The weather has finally settled in a rather drier mode, so I got out in the garden with my camera. I took two pictures before the batteries died, then tried the rest of the batch I had charged recently to find them all flat. So these two pictures are all I have at present - more tomorrow after a charging session.

Thought I would cut the grass too, but the strimmer battery also gave out after 10 seconds. On the subject of cutting, I desperately need a haircut as I can hardly see through the frizz, but my hairdresser's number is on my mobile, the battery of which is also dead. And no, I can't remember the name of the salon to look it up in yellow pages. So it will have to wait until tomorrow when I have charged everything up!

Above is a picture of a tiny tomato - actually there are some bigger ones which I only noticed this afternoon. Quite a lot have set now, all we need is some sun.
These are my fennel flowers - I use the seeds in herbal teas (good for the digestion).

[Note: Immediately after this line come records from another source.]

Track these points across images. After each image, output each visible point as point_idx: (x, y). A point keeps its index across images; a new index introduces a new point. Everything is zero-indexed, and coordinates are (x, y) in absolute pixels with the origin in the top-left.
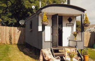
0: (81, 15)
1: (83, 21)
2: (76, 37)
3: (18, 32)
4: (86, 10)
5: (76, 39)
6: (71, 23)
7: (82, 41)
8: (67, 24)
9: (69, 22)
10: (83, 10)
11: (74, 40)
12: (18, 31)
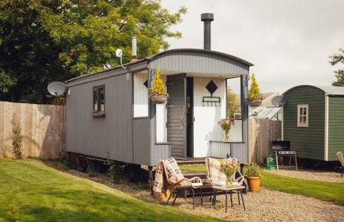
0: (242, 77)
1: (245, 93)
2: (227, 132)
3: (40, 121)
4: (252, 65)
5: (227, 137)
6: (214, 95)
7: (243, 143)
8: (205, 99)
9: (209, 94)
10: (246, 65)
11: (224, 140)
12: (42, 115)
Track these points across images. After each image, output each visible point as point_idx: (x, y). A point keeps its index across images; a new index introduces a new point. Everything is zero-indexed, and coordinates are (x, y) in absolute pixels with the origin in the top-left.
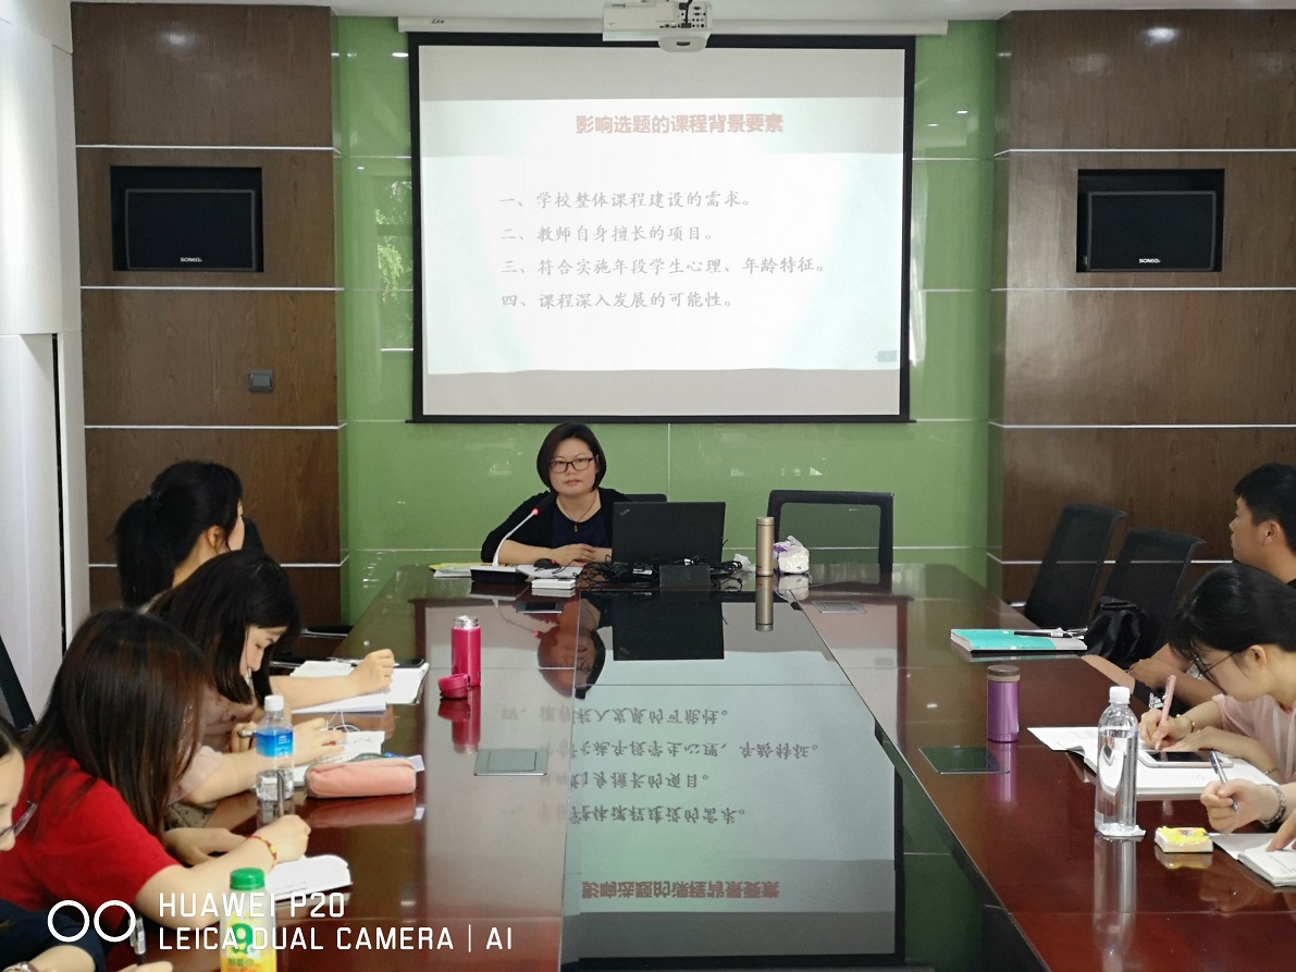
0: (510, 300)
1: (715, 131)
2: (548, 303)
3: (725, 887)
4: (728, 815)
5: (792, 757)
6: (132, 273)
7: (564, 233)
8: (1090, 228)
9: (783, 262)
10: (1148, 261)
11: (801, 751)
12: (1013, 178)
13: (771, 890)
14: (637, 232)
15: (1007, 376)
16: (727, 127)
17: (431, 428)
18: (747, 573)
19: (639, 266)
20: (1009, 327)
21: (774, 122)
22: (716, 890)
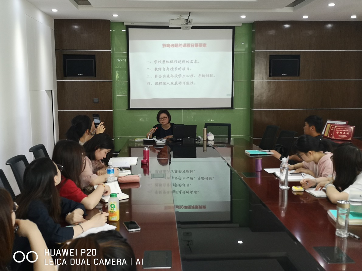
0: (149, 83)
1: (192, 47)
2: (157, 84)
3: (195, 206)
4: (195, 192)
5: (209, 180)
6: (68, 77)
7: (160, 69)
8: (272, 67)
9: (207, 75)
10: (284, 74)
11: (210, 178)
12: (256, 57)
13: (204, 207)
14: (175, 69)
15: (254, 99)
16: (195, 46)
17: (132, 111)
18: (201, 140)
19: (176, 76)
20: (255, 89)
21: (205, 45)
22: (193, 207)
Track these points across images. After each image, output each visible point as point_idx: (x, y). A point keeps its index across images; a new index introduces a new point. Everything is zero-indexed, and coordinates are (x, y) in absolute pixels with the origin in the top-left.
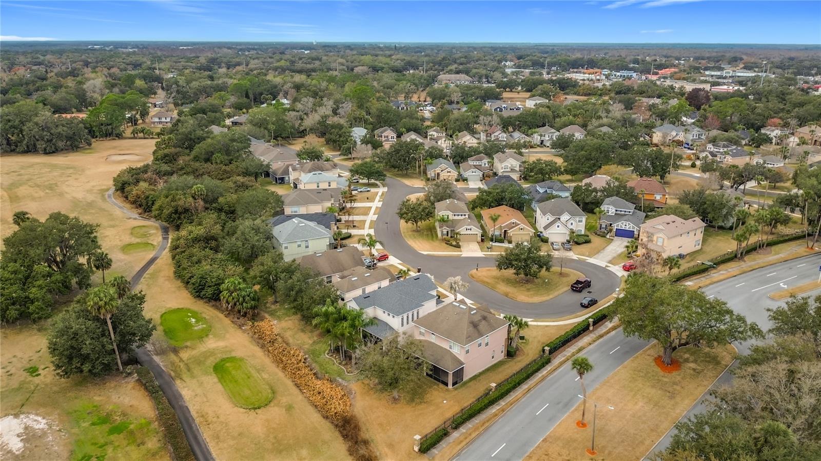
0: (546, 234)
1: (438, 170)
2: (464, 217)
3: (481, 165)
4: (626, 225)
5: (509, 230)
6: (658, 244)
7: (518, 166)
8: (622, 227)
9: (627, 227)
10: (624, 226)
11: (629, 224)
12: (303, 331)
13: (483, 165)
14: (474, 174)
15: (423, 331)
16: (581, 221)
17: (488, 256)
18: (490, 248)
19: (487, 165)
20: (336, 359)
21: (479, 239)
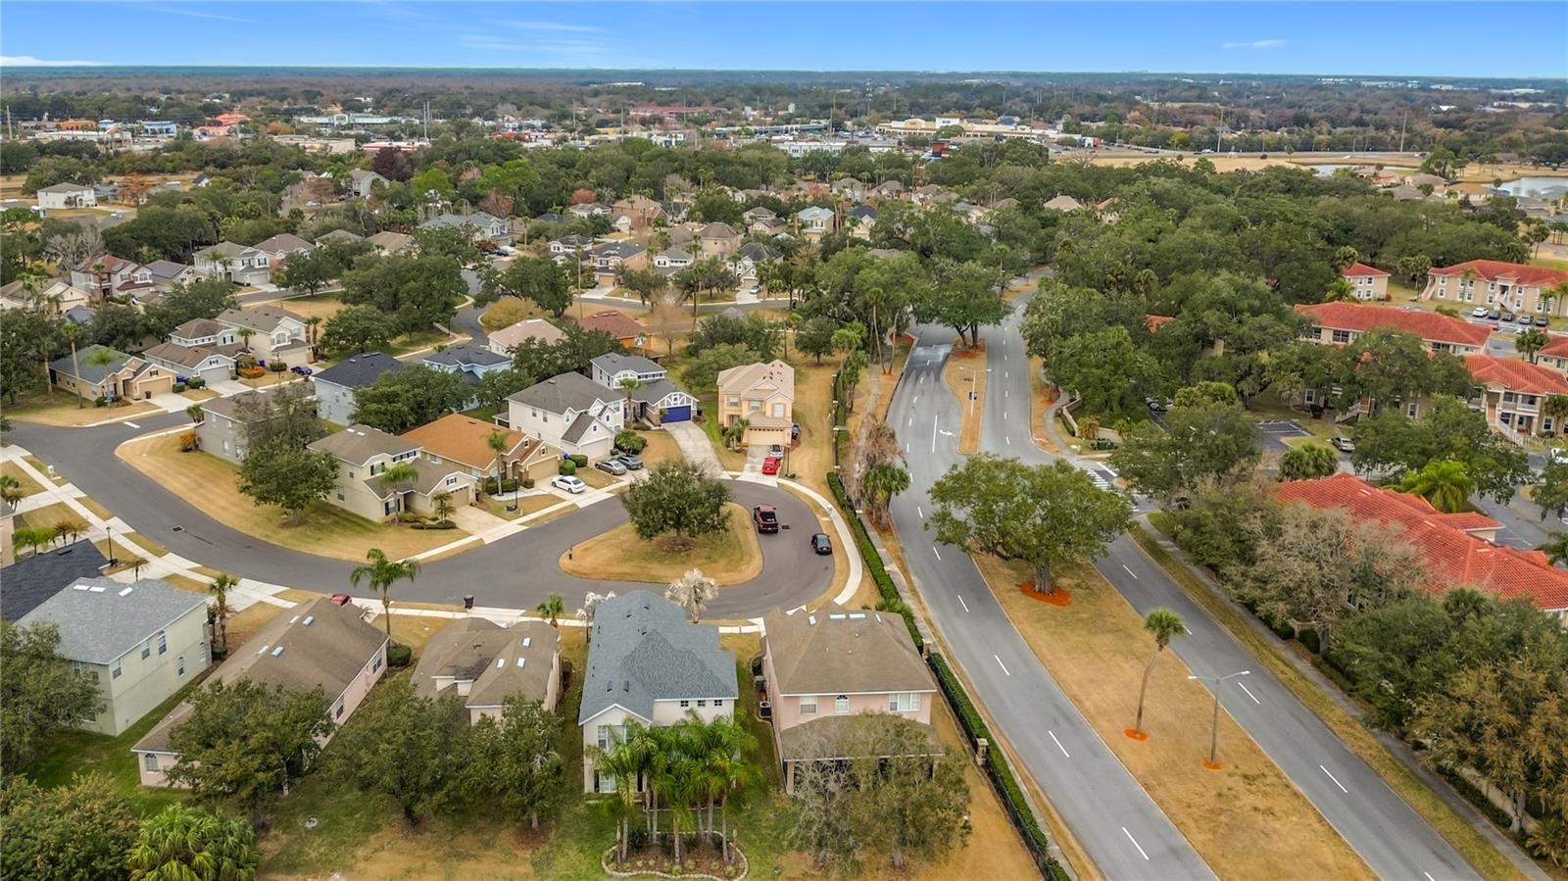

Anyway, I got out and tidied up the potato beds which are now empty. I've learned through bitter experience that it is best to weed and prepare vegetable beds as soon as they are empty, even if it is months before I'm planning to use them again. So I have two beds ready for the winter. The third potato bed has the leeks, which have settled in well after their move, only about 10 lost to slugs.

Then some emergency weeding, to rescue some parsnip and beetroot. The beetroot are particularly pathetic specimens and I hope to post a picture later in the week. Very depressing, but every year you have some things which do well, and some things which don't.

I've also fed a lot of the plants, which have had nutrients washed away from their roots by the torrential rain of recent weeks. And I have a toad living in my compost bin - it's like an all you can eat buffet in there, with flies and slugs galore. Only problem is I don't like dumping a batch of compost on the toad's head, so I have to lift him/her out while I deposit the next load!